Prosecution rests case in Jessica Tata murder trial over deadly day care fire

November 5, 2012 5:02:23 PM PST
The state has rested its case against Jessica Tata. She's the woman charged with murder in the deaths of four children who died in a fire at her home day care. Tata was running errands at the time of the fire.

Testimony Monday morning focused on the autopsy of little Elias Castillo. At just 16 months old, he was the youngest victim, and Tata is currently on trial just for his murder.

First to take the stand was forensic pathologist Dr. Merrill Hines, who testified about the cause of Elias's death. He said evidence showed the 16-month-old died of complications from smoke inhalation -- those included cyanide poisoning and the inhalation of soot.

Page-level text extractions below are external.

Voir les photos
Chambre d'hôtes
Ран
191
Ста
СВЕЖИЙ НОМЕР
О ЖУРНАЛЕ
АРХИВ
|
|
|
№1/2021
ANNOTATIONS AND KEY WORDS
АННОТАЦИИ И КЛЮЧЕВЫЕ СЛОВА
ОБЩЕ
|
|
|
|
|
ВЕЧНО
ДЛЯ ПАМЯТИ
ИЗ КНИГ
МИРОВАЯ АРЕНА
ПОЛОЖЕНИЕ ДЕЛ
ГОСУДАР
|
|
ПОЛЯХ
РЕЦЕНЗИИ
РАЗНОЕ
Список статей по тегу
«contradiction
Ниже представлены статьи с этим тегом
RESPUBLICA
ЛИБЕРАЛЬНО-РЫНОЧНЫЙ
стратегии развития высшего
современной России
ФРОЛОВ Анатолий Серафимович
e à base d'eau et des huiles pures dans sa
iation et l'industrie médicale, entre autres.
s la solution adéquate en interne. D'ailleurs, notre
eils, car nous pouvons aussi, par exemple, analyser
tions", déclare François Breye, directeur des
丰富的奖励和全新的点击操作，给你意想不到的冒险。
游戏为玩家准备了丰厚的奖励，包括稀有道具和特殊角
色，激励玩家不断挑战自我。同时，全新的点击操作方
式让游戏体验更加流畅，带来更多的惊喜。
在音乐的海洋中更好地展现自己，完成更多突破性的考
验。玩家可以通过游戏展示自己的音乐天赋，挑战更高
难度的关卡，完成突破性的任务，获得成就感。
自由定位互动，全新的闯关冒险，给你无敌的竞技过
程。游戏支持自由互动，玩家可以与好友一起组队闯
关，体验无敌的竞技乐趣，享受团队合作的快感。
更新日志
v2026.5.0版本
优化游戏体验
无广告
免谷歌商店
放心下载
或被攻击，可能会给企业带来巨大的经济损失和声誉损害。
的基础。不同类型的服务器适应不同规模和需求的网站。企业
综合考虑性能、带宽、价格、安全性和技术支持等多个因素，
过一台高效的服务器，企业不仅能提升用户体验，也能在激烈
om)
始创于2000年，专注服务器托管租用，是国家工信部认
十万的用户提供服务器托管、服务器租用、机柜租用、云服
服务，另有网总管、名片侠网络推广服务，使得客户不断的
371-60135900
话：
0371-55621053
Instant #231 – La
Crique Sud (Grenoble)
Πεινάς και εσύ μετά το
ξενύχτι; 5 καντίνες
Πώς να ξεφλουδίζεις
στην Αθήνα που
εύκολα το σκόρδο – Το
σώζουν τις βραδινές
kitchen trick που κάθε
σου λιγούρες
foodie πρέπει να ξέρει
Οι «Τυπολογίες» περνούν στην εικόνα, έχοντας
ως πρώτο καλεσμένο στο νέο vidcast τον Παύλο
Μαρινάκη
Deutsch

Three other children, all of them under the age of four, were killed, and three others were injured when Tata's home caught fire. Tata had left the seven children unattended at her home day care to go shopping. Arson investigators say a pot of oil that Tata allegedly left on the stove started the fire.

It's been an emotional two weeks so far in the trial. The defense will present their case next, but no one knows yet what that will be.

Prosecutors wrapped up their portion of the Tata trial with Child Protective Services trainer Shantae Gaskill on the stand. She testified that Tata attended the required training classes before she was certified to run a home day care, but that she would often take breaks during the class.

In the audience, James Coteres paid close attention to the testimony.

He said, "We just came to see the outcome of the case since we were the ones that made it be here in the first place."

Coteres and Doris Au both served on the grand jury that indicted Tata for felony murder. They were among the many who have watched prosecutors methodically lay out their case.

"It's a difficult thing to do, to represent the county and make decisions for the county," Au said. "Once that decision was made, I feel like we have the obligation to see it through."

Over the past two weeks, jurors have heard testimony from parents whose children died in that home day care in 2011, watched heart-wrenching home video and heard hours of tedious technical evidence. Beginning Tuesday it will be the defense's turn to present their case.

"I need to just see it until the end," Au said.

Testimony resumes Tuesday morning. If she is convicted in this murder case, Tata could receive life in prison. She is charged in a four count murder indictment, one count for each child who died.